The AMB was overhauled again in 1798 and given a new constitution. Sir Lucas Pepys and Thomas Keate remained on the AMB as physician and surgeon general, respectively, and Francis Knight was appointed inspector general of army hospitals. The AMB's new constitution divided previously shared responsibilities, created overlapping duties and resulted in illogical processes of appointment and promotion of medical officers. The Board was notorious for the infighting in which its members engaged and it was eventually discontinued. On 27 February 1810, the London Gazette announced the appointment of John Weir as director general and Theodore Gordon and Charles Kerr as principal inspectors of a new board ‘for superintending and conducting the whole Medical Business of the Army’.
The divisions within the AMD, between the AMB and the new school of ‘military medical officers’ adverted to in Chapter 1, widened during the course of the 1798 Board's tenure and provided a key focus for the expression of competing visions of the future of the AMD and military medicine generally. This chapter will examine those conflicts, which culminated in an inquiry into the Walcheren Campaign in 1809. It will show that debates about military medicine became violently personal and factionalized and that the vicious nature of these debates was driven not solely by an intellectual commitment to particular theories of disease, but also by a desire to procure the patronage of powerful men, such as the members of the AMB.

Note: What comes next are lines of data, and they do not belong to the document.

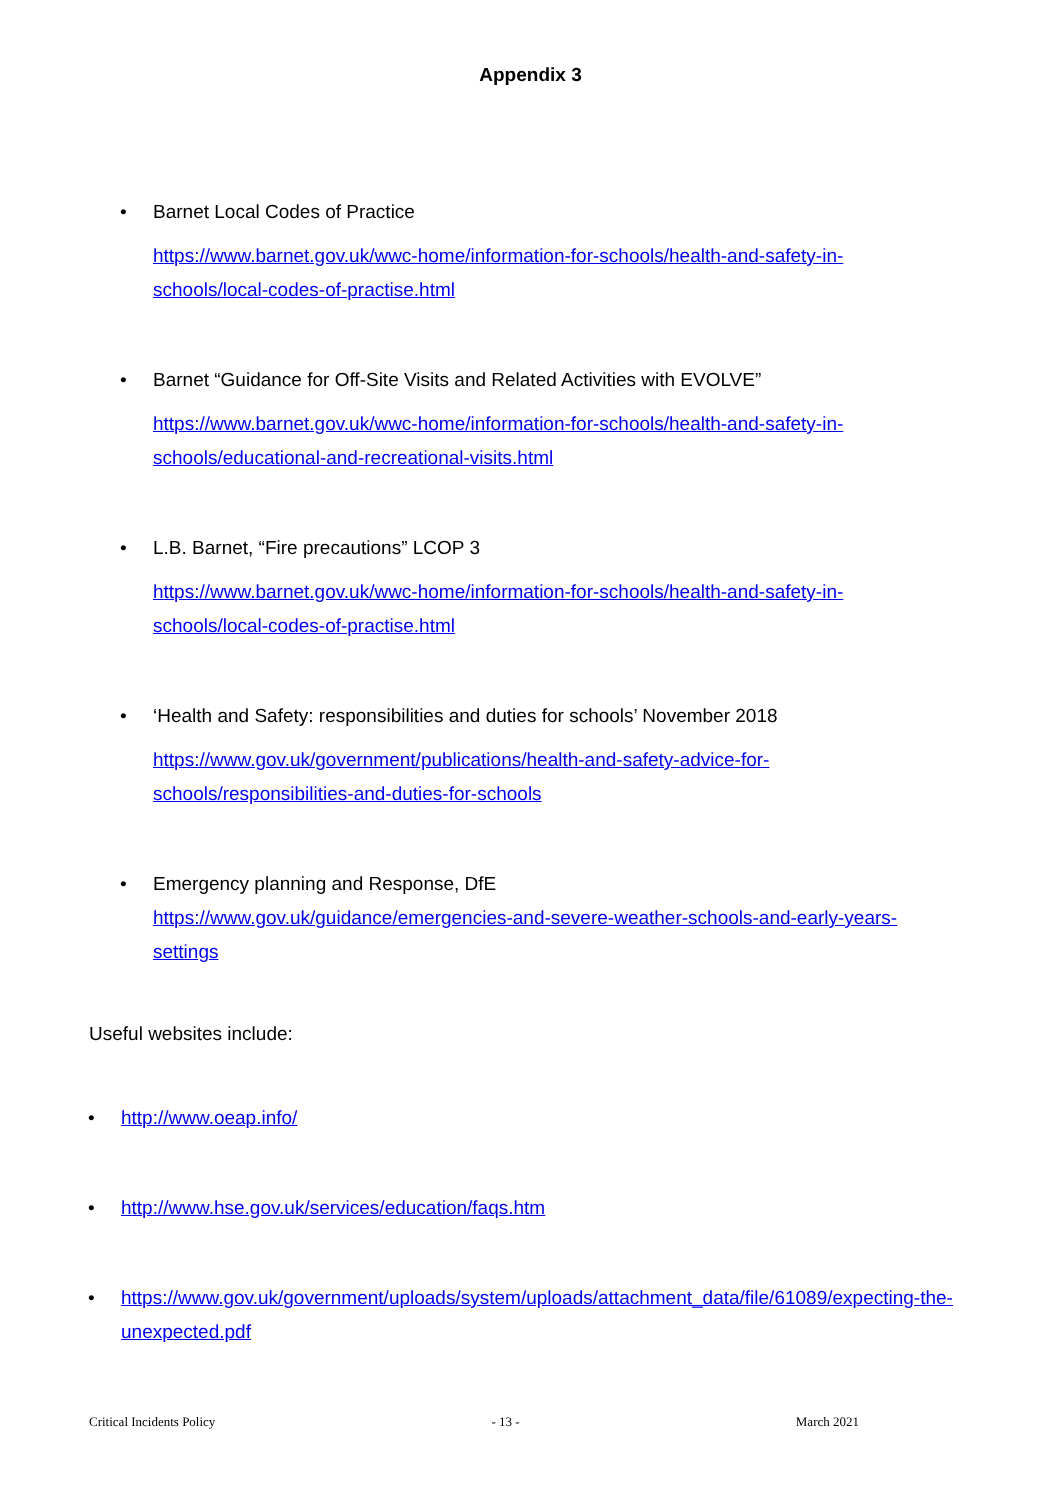Appendix 3
•
Barnet Local Codes of Practice
https://www.barnet.gov.uk/wwc-home/information-for-schools/health-and-safety-in-schools/local-codes-of-practise.html
•
Barnet “Guidance for Off-Site Visits and Related Activities with EVOLVE”
https://www.barnet.gov.uk/wwc-home/information-for-schools/health-and-safety-in-schools/educational-and-recreational-visits.html
•
L.B. Barnet, “Fire precautions” LCOP 3
https://www.barnet.gov.uk/wwc-home/information-for-schools/health-and-safety-in-schools/local-codes-of-practise.html
•
‘Health and Safety: responsibilities and duties for schools’ November 2018
https://www.gov.uk/government/publications/health-and-safety-advice-for-schools/responsibilities-and-duties-for-schools
•
Emergency planning and Response, DfE
https://www.gov.uk/guidance/emergencies-and-severe-weather-schools-and-early-years-settings
Useful websites include:
• http://www.oeap.info/
• http://www.hse.gov.uk/services/education/faqs.htm
• https://www.gov.uk/government/uploads/system/uploads/attachment_data/file/61089/expecting-the-unexpected.pdf
Critical Incidents Policy - 13 - March 2021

During the French Revolutionary and Napoleonic Wars, British doctors travelled in unprecedented numbers to foreign and often exotic locations where they were confronted with battlefield injuries, virulent and mysterious diseases and complex military politics that few had encountered before. These experiences changed the way they viewed their profession, the nature of disease and the types of treatment that were effective. This book makes a departure from histories which depict their work as bloody, violent and futile, to examine instead how nearly twenty five years of sustained warfare affected the professional identity embraced by those doctors and thoroughly militarized their approach to medicine. I argue that the philosophy they came to embrace – that military medicine was a specialized field – was not only important to the practice of medicine within the British army, but also had significant implications for the development of medicine in nineteenth-century Britain.
Throughout the following chapters a handful of senior medical officers feature prominently as their influence on the development of military medicine is traced through their participation in campaign after campaign from 1793 to 1815. These men headed a department which expanded tenfold over the course of the Wars, providing vital opportunities for experiment and implementation of new ideas. It housed a large pool of medical recruits eager to learn and get ahead. In 1789, 152 medical officers were serving with the department; by 1814 this number had risen to 1,274. Over the entire period, 2,834 medical officers were recruited.